Mars 2001

LA VIEILLE SARAH...

 

Comme elle était vieille, cette pauvre Sarah, toute courbée sous le poids des ans et de la maladie. Une tumeur maligne lui rongeait les entrailles. St Luc qui était médecin, nous dit qu'elle souffrait d'épuisantes pertes de sang…

Comme tout le monde, elle avait entendu parler de Jésus de Nazareth. On disait tant de merveilles de ce nouveau prophète qui parcourait la Galilée…

Sarah était croyante, comme la plupart des filles d'Israël. Elle avait appris que ce Jésus était compatissant pour toutes les misères humaines. N'avait-il pas sauvé de la lapidation, cette pécheresse bien connue dans la région ?

Jésus avait été le témoin de la souffrance de la veuve de Naïm qui enterrait son fils unique. Elle était abîmée dans sa douleur et ne l'avait même pas vu ! Emu de compassion, Jésus avait ressuscité son fils. Quant à l'aveugle de Jéricho, il criait à tue-tête": Jésus fils de David, aie pitié de moi ! "et Jésus l'avait guéri , lui aussi, à cause de sa foi.

Tout cela passe et repasse dans la tête de la vieille Sarah. Elle se dit qu'elle aussi, elle aurait bien besoin d'être guérie. Mais, comment faire ? Elle n'osera pas l'aborder en face, ni lui expliquer son mal devant toute la foule.
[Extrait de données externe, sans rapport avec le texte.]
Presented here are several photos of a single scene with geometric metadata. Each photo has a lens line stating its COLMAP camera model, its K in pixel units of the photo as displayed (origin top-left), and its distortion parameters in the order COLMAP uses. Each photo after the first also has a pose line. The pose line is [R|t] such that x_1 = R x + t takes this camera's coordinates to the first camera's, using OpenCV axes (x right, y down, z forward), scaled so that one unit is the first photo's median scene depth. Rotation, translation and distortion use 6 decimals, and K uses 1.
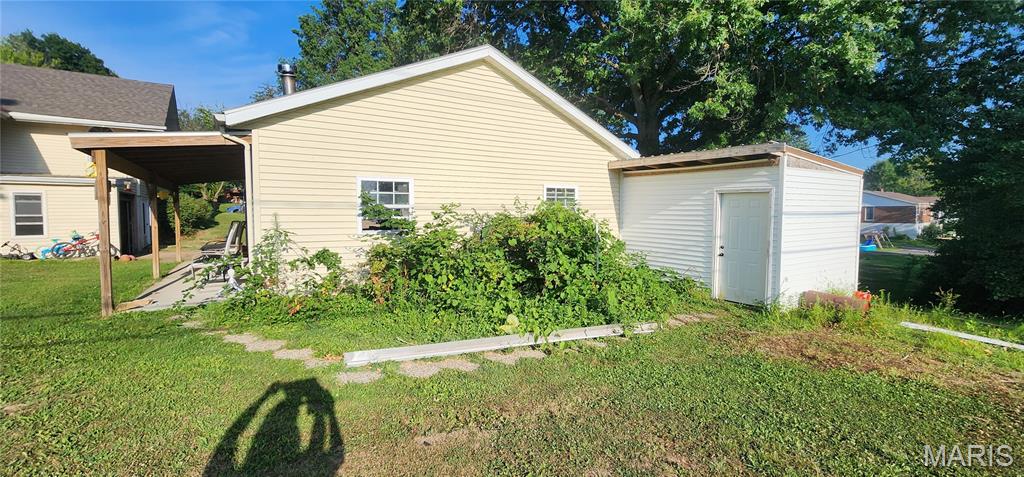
lens RADIAL K [[416.8, 0, 510.7], [0, 416.8, 227.2], [0, 0, 1]] dist [0.000530, 0.000135]
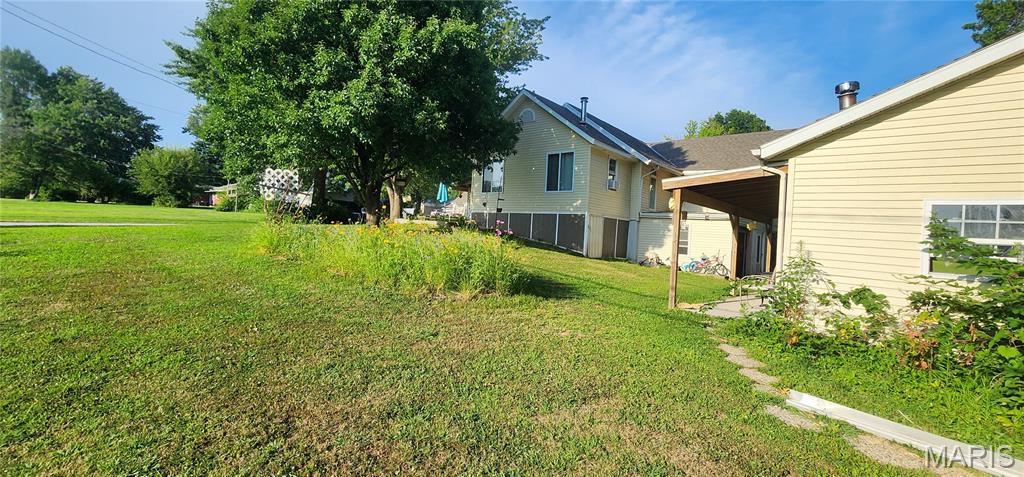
lens RADIAL K [[416.8, 0, 510.7], [0, 416.8, 227.2], [0, 0, 1]] dist [0.000530, 0.000135]
pose [[0.269274, 0.010154, -0.963010, 0.183361], [-0.095369, 0.995311, -0.016173, 0.014587], [0.958330, 0.096197, 0.268980, 0.085187]]
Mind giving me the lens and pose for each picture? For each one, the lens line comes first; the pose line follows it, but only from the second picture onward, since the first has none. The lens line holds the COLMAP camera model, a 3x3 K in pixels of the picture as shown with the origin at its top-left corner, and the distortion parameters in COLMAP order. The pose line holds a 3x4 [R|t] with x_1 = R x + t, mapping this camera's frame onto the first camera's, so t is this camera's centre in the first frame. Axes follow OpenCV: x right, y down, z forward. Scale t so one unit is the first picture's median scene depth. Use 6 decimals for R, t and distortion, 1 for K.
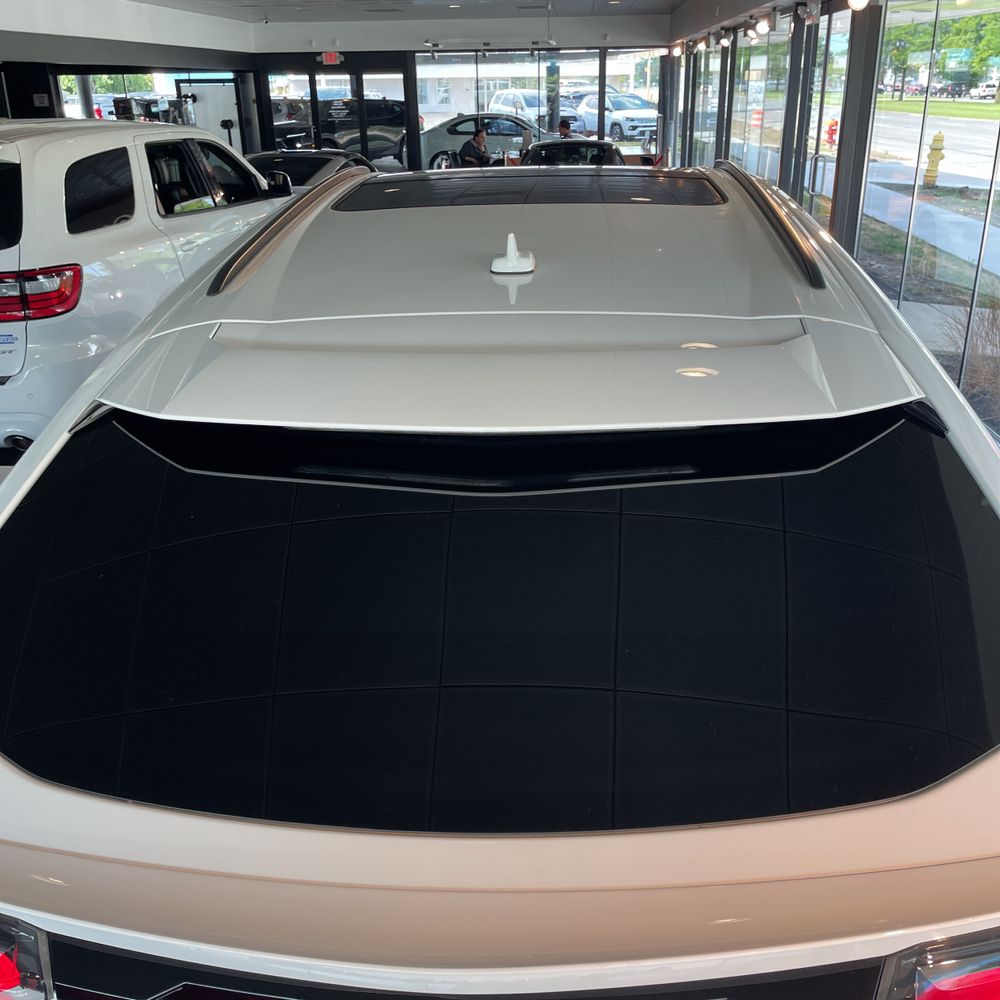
lens RADIAL K [[998.3, 0, 519.4], [0, 998.3, 504.2], [0, 0, 1]] dist [0.091088, -0.116396]
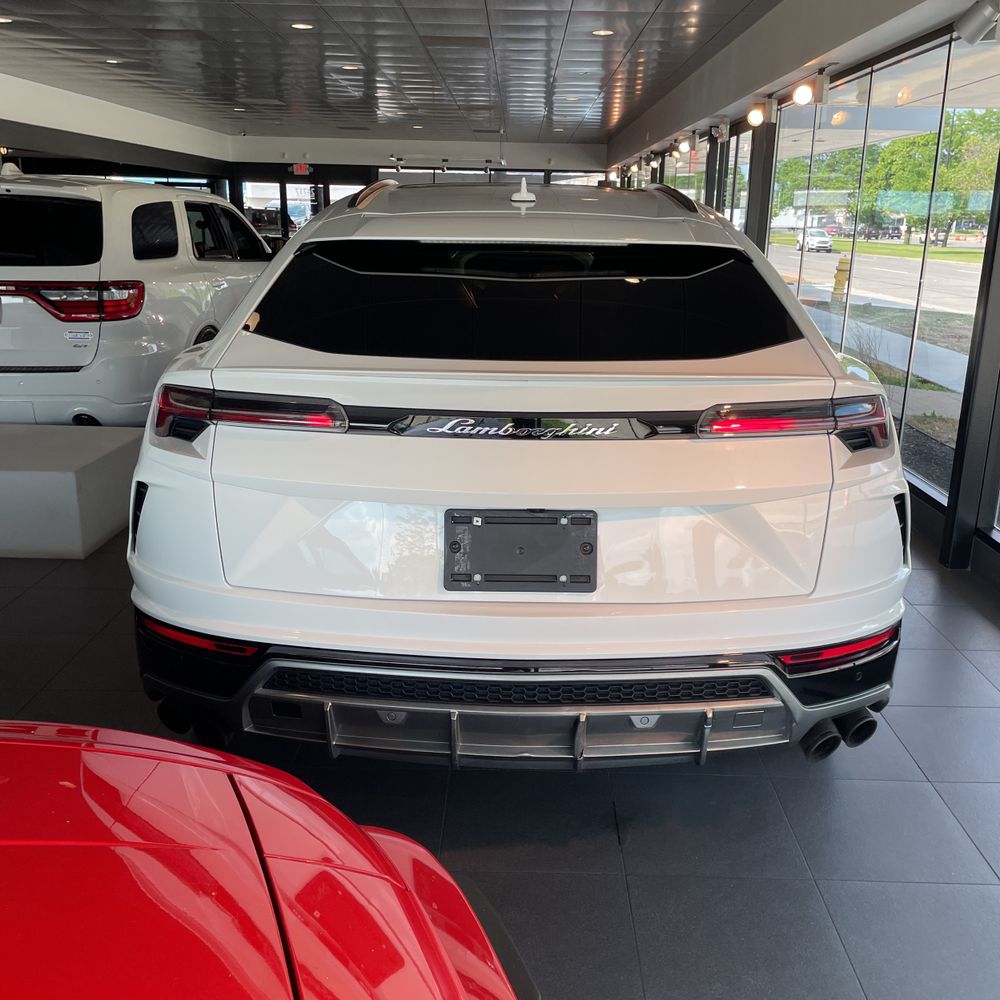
lens RADIAL K [[998.3, 0, 519.4], [0, 998.3, 504.2], [0, 0, 1]] dist [0.091088, -0.116396]
pose [[0.997973, 0.017743, 0.061122, -0.015064], [-0.010629, 0.993332, -0.114799, 0.067279], [-0.062751, 0.113916, 0.991507, -0.092273]]
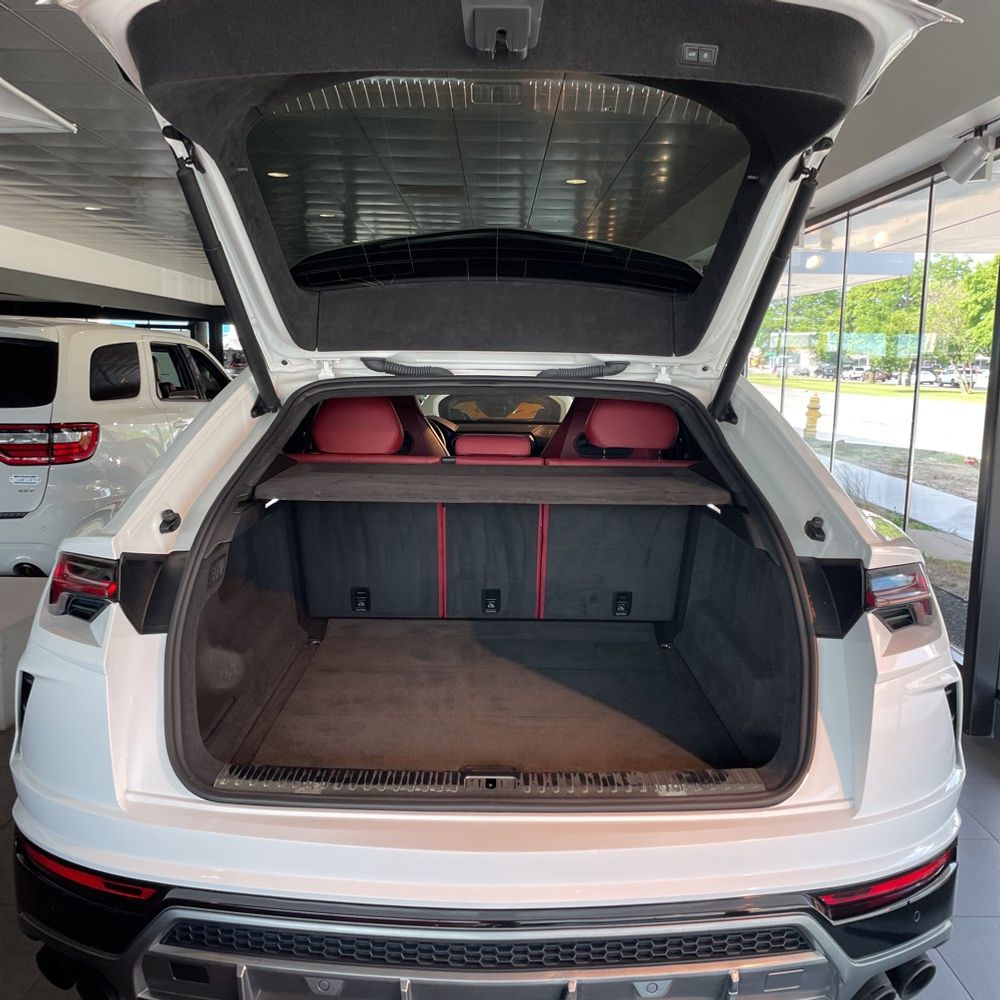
lens RADIAL K [[998.3, 0, 519.4], [0, 998.3, 504.2], [0, 0, 1]] dist [0.091088, -0.116396]
pose [[0.996472, 0.021780, 0.081051, -0.012530], [-0.001273, 0.969552, -0.244884, 0.056176], [-0.083917, 0.243916, 0.966159, -0.065650]]
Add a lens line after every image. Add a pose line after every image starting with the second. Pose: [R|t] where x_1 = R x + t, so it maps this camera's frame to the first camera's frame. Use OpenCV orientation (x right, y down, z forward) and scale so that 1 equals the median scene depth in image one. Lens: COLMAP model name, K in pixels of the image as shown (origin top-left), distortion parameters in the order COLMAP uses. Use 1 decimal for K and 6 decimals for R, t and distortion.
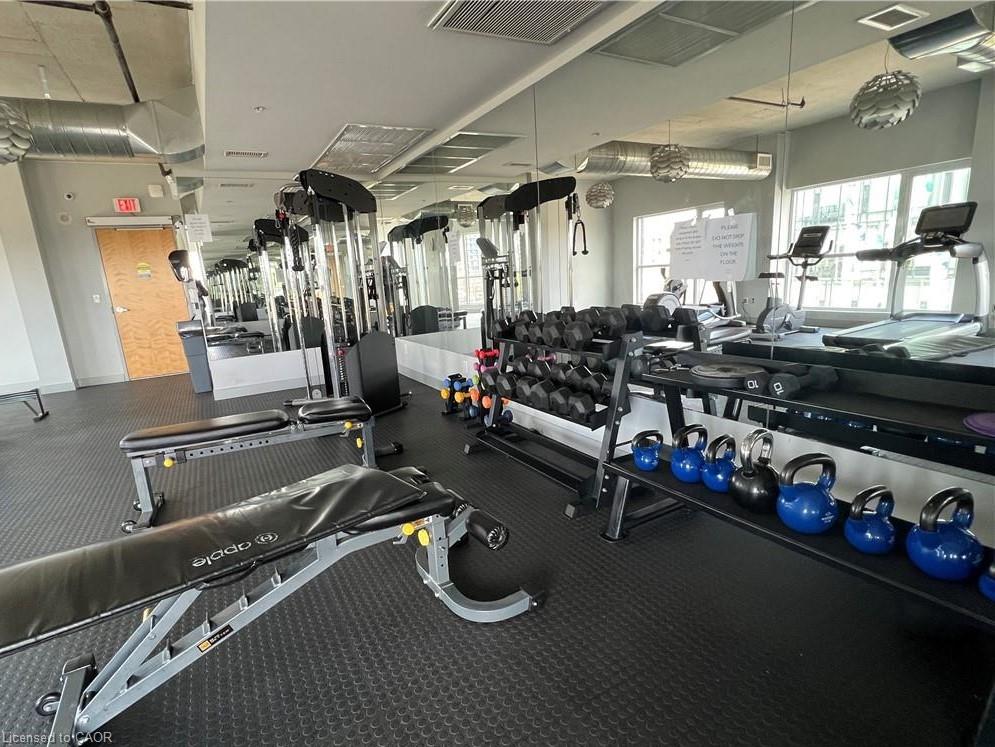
lens RADIAL K [[496.9, 0, 493.4], [0, 496.9, 375.6], [0, 0, 1]] dist [0.006657, 0.000690]
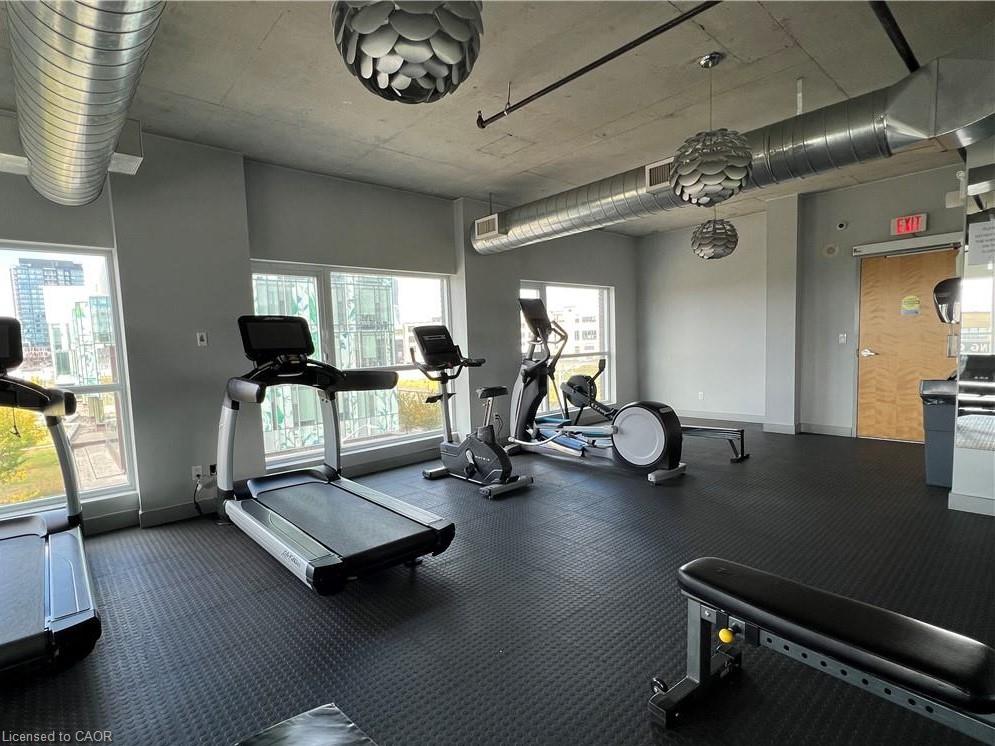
lens RADIAL K [[496.9, 0, 489.7], [0, 496.9, 378.5], [0, 0, 1]] dist [0.006657, 0.000690]
pose [[0.204617, 0.139550, -0.968843, -0.065823], [-0.184586, 0.977528, 0.101817, -0.060682], [0.961280, 0.158001, 0.225778, 0.221283]]
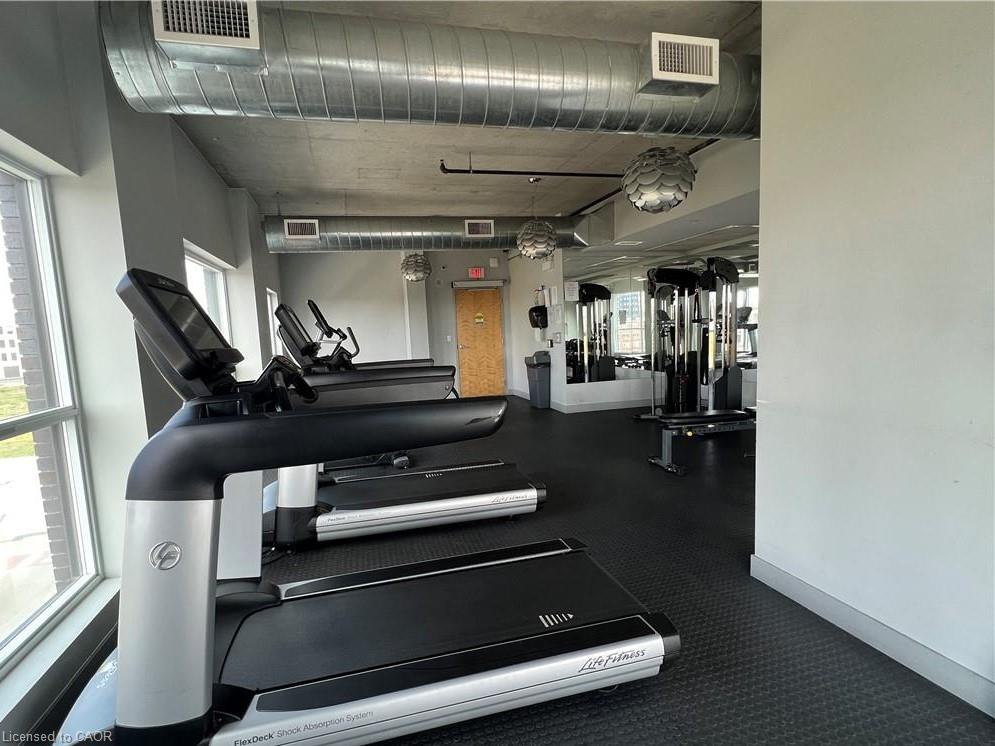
lens RADIAL K [[496.9, 0, 489.8], [0, 496.9, 379.7], [0, 0, 1]] dist [0.006657, 0.000690]
pose [[0.968024, 0.048030, -0.246218, -0.348681], [-0.070702, 0.993948, -0.084079, 0.071806], [0.240690, 0.098799, 0.965561, -0.311923]]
Elle sait ce qu'elle va faire, elle va tout simplement le toucher et elle sera guérie.

Alors, elle se faufile péniblement à travers la foule qui la presse, qui la bouscule sans ménagement.

La voilà enfin, toute proche de Jésus, encore un effort et elle tend la main vers ce grand manteau que portent tous les juifs de son époque.

Elle le touche quelques instants et le serre avec confiance, mais elle est bousculée et s'accroche, malgré elle, au vêtement. Jésus s'arrête: "Qui vient de me toucher ?" Pierre et Jean interviennent : "Comment peux-tu poser cette question, tout le monde te presse de tous côtés ! ". " Non, dit Jésus, quelqu'un m'a touché ".

Jésus promène lentement son regard autour de lui et tombe en arrêt devant Sarah. Elle voit qu'elle a été découverte, pleine de confusion et de crainte, elle tombe à genoux, aux pieds de Jésus, comme l'a fait la pécheresse de Bethsaïda.

Humble et tremblante, elle explique, devant la foule, en pleurant, son geste audacieux. Les pharisiens qui l'écoutent, disent que c'est une folle, une superstitieuse, une idolâtre, qu'elle a perdu le sens, c'est encore une de ces pauvres folles qui courent après le prophète. Jésus la relève, comprend la beauté et la grandeur de son geste de foi et lui dit : " Femme, que ta foi est grande, qu'il te soit fait selon ta foi ! Va en paix ! "

Sarah se relève guérie, elle regarde une dernière fois ce visage extraordinaire de Jésus qui rayonne tant de bonté et de compassion. Plus que son pauvre corps, c'est son cœur qui a été guéri par ce regard plein de bonté de Jésus qui a eu pitié d'elle. Jamais, de toute sa vie, elle n'oubliera cet instant !

Les pharisiens, témoins de la scène et ceux de tous les temps, en sont pour leurs frais. Cette élite religieuse reste prisonnière de son aveuglement, de ses questions perverses, de son prétendu savoir, de son entêtement à vouloir ramener Dieu à sa mesure et de lui interdire d'agir selon la toute-puissance de son amour.

La pauvre Sarah n'avait pas de licence en théologie, elle ignorait tout des subtilités dogmatiques, elle ignorait le Credo, mais elle était allée à Jésus avec son cœur et sa foi. Elle espérait tout de lui. Plus tard, Thérèse de l'Enfant Jésus, dira dans le même esprit : " On obtient du bon Dieu, autant qu'on espère de lui ". Qui voudrait aujourd'hui ne pas saisir ce manteau du Christ ? Qui ne voudrait pas tendre la main vers Jésus, s'accrocher à lui, pour lui demander non seulement la guérison du corps, mais celle du cœur ? C'est toujours possible !

Le secret, c'est de fendre la foule de nos hésitations et de nos doutes, c'est de nous approcher du Christ, comme cette vieille Sarah, avec la même confiance et la même simplicité ! C'est de rester accroché aux pans de son manteau et de le suivre, car là où il est, nous serons avec lui.